Questões de estudo
**A)** No texto sobre os homicídios em Pernambuco, que porcentagem do total de homicídios corresponde à faixa etária de 18 a 30 anos?
**B)** Continue, por favor, o texto sobre os homicídios em Pernambuco a partir do ponto em que ele termina.

[Texto extraído]

O espaço era um campo de futebol. Mas, naquele momento, funcionava como parque de diversões. Era noite e o local, bastante movimentado. Arthur estava lá. E, em meio ao clima de festa, foi surpreendido e morto com quatro tiros. A morte foi em 26 de novembro de 2020, no bairro do Curado 4, Jaboatão dos Guararapes, Região Metropolitana do Recife. Homem, com 23 anos, não-branco e morador da periferia, Arthur faz parte do perfil das pessoas que foram mais assassinadas em Pernambuco, em 2020, segundo levantamento do programa Pacto pela Vida, produzido pela Secretaria Estadual de Planejamento (Seplag).
No ano passado, 1.958 vítimas com idades entre 18 e 30 anos foram mortas. Essa faixa etária representa 52% do total dos homicídios. E a cor das vítimas também chama a atenção: só 2% são brancas. "A esmagadora maioria das mortes tem cor e idade. Há um genocídio da população jovem e negra (inclui-se aqui a parda), fruto da desigualdade no Brasil, que não é apenas social. Há um racismo estrutural e institucional, que não é combatido como deveria ser", avalia o promotor de Justiça Roberto Brayner, que atua na área criminal.
A socióloga Edna Jabotá, do Gabinete de Assessoria Jurídica às Organizações Populares (Gajop), concorda. "A população jovem sempre foi a mais vulnerável à violência. E, por isso, a necessidade de políticas de prevenção, como a inserção dessas pessoas no mercado de trabalho, incentivo à cultura e criação de espaços com atividades que possam atrair o interesse delas", pontua.
A "radiografia da violência", produzida pela Seplag, apontou as possíveis motivações de cada um dos 3.759 assassinatos no ano passado. Desse total, 64% (2.406) tiveram relação com atividades criminais. "O tráfico de drogas e a disputa de território entre traficantes acarretam muitas dessas mortes", diz o gestor do Departamento de Homicídios e Proteção à Pessoa (DHPP), delegado Bruno Magalhães. Como exemplo, cita o bairro do Ibura, na Zona Sul do Recife. "Ano passado, houve guerra entre organizações criminosas. E muitos assassinatos."
Os crimes de proximidade, ou seja, aquelas mortes que ocorrem por motivos banais, como briga entre parentes ou vizinhos, por exemplo, também cresceram. Representaram 22% das motivações de homicídios em 2020.
José Cláudio de Paiva Costa, 51 anos, entrou para essas estatísticas. No dia 8 de março, ele bebia com um vizinho e, durante uma aposta, discutiram. A vítima acabou atingida por um tiro no pescoço e morreu. O caso também foi em Jaboatão.

[/Texto extraído]
[Dados extraídos]

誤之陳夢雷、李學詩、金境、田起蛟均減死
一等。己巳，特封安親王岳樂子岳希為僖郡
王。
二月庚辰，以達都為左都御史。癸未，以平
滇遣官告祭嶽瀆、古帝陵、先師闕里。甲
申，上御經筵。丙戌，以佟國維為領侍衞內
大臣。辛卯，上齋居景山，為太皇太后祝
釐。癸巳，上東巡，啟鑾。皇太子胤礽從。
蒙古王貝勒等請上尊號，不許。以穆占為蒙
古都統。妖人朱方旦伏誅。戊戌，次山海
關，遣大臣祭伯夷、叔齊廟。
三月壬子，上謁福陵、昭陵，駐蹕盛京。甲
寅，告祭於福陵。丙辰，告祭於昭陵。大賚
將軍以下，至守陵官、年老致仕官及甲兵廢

[/Dados extraídos]

Respostas por tarefa
**A)** 52% do total dos homicídios.

**B)**
E aí, entra também outro ponto do estudo: 81% dos assassinatos do ano passado foram por arma de fogo. Em 2019, o instrumento foi usado em 79% das mortes violentas. Para Edna Jatobá, os números são próximos e não é possível avaliar se eles já têm relação com a política de incentivo ao armamento, do governo federal desde 2018. "Mas precisamos acompanhar de perto porque 81% é um número muito alto", diz.
Criado em 2007, na gestão Eduardo Campos, o Pacto pela Vida prevê a meta de redução anual de 12% na taxa de homicídios. Mas, em 2020, houve aumento de 8,4% em relação ao ano anterior. A Secretaria de Defesa Social foi procurada para comentar o estudo, mas não indicou um porta-voz. Em nota, disse apenas que o documento é uma "forma de transparência ativa e de colaboração com estudos sobre a violência".
DIA E HORA
A violência não tem dia nem hora para acontecer. Mas, como mostra o levantamento da Seplag, há dias da semana e turnos em que são observados mais registros de homicídios, indicando, segundo especialistas ouvidos pela coluna Ronda JC, a necessidade de políticas públicas em algumas áreas para evitar mais mortes.
Durante todo o ano de 2020, foi no horário da noite (definido entre as 18h e 0h) que mais pessoas foram executadas. Segundo as estatísticas, 1.549. Isso representa 41,2% do total. Para a socióloga Edna Jatobá, esse dado deve orientar as políticas de prevenção primária. "É preciso dividir tarefas. O governo do Estado cobrar das prefeituras ações, como iluminação pública, melhorias nas praças, ações de saúde e assistência em locais de cenas de uso de droga. São ações de prevenção que podem evitar mortes", pontua. O gestor do DHPP, Bruno Magalhães, completa: "Também é preciso mais atenção para as estradas, que devem ser pavimentadas para não dificultar a passagem da polícia".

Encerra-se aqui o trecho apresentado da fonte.